-------- RECORDS FOR THIS TASK --------
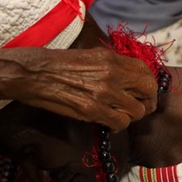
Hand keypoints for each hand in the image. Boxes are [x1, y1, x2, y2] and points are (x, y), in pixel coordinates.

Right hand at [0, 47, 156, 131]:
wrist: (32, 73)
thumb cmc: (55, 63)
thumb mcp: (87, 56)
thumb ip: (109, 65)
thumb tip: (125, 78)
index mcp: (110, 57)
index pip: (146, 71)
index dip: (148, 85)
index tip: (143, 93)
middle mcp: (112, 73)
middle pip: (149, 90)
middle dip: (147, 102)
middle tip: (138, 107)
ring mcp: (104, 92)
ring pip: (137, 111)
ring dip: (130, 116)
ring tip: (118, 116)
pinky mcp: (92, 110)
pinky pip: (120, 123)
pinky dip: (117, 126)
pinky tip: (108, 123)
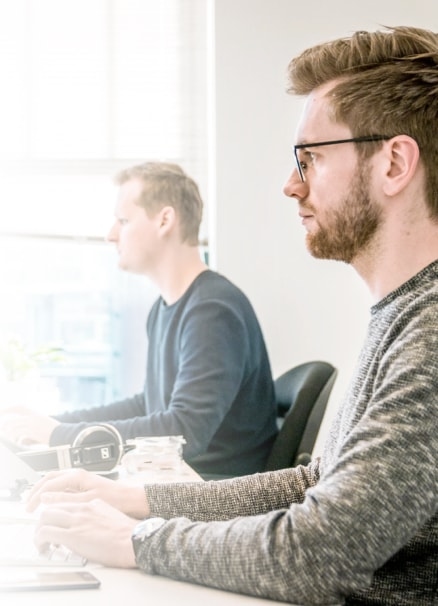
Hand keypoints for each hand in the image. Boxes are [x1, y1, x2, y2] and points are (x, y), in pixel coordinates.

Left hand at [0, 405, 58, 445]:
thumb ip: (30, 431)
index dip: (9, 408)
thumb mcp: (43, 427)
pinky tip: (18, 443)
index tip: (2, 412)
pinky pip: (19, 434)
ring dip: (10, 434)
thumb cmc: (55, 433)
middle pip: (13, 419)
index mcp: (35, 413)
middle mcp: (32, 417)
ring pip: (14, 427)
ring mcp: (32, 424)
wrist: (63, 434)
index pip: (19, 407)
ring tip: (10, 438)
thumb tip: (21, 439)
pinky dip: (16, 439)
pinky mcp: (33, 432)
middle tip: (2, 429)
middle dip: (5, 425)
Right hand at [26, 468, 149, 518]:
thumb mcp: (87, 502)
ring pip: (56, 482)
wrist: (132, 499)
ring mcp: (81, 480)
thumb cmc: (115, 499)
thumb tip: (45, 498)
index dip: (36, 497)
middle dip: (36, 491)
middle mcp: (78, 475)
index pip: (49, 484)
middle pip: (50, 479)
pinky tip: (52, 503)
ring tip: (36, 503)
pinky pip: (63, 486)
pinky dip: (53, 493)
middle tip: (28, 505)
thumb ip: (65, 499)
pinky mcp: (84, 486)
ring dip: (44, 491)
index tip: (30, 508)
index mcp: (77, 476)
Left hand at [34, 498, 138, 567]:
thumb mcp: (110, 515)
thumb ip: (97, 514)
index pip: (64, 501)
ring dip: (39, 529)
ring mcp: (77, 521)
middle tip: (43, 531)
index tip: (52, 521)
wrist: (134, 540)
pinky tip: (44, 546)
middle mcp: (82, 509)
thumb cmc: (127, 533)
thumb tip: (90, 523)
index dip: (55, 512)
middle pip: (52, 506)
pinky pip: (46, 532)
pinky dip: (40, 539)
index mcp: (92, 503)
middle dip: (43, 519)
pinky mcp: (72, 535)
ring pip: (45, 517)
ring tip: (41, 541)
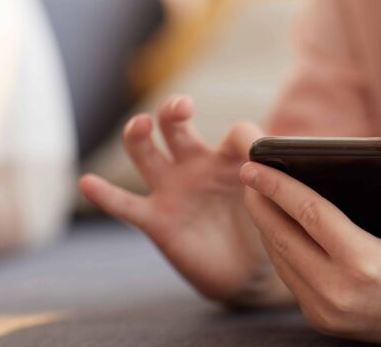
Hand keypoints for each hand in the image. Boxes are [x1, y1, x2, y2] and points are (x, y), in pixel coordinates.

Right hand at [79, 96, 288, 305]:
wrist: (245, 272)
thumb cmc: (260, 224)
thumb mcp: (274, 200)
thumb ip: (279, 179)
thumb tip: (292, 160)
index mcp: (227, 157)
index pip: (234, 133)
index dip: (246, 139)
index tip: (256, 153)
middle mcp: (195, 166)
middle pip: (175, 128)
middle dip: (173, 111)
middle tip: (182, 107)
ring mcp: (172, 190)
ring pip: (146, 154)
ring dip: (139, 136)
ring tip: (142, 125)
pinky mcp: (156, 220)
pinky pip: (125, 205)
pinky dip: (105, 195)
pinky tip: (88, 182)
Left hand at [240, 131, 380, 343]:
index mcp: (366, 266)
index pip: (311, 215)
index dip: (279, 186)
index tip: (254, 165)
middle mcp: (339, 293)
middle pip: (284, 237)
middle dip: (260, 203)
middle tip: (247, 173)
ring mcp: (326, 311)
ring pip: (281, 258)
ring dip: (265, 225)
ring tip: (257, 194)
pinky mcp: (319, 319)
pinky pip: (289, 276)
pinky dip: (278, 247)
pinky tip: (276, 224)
--------
AIM OF THE EXERCISE
Skipping every picture, transcribe exactly the lines above from the one containing "index mcp: (77, 476)" through the one containing "ring mcp: (172, 190)", both included.

ANSWER BOX
index mcp: (77, 476)
Left hand at [34, 498, 138, 567]:
thumb mcp: (110, 515)
thumb ip: (97, 514)
index pip: (64, 501)
ring dip: (39, 529)
ring mcp: (77, 521)
middle tip: (43, 531)
index tip: (52, 521)
wrist: (134, 540)
pinky tip: (44, 546)
middle mcp: (82, 509)
thumb cmc: (127, 533)
thumb tip: (90, 523)
index dip: (55, 512)
middle pip: (52, 506)
pinky pip: (46, 532)
pinky dip: (40, 539)
index mcp: (92, 503)
middle dip: (43, 519)
pinky mcp: (72, 535)
ring pip: (45, 517)
ring tip: (41, 541)
Hand keypoints for each hand in the image. Boxes are [x1, y1, x2, y2] and points are (x, y), in pixel coordinates.

Right hand at [79, 96, 288, 305]:
wrist: (245, 272)
thumb cmc: (260, 224)
thumb mcp: (274, 200)
thumb ip: (279, 179)
thumb tip: (292, 160)
index mcp: (227, 157)
index pip: (234, 133)
index dip: (246, 139)
index tip: (256, 153)
middle mcp: (195, 166)
middle pip: (175, 128)
middle dip: (173, 111)
middle tip: (182, 107)
ring mcp: (172, 190)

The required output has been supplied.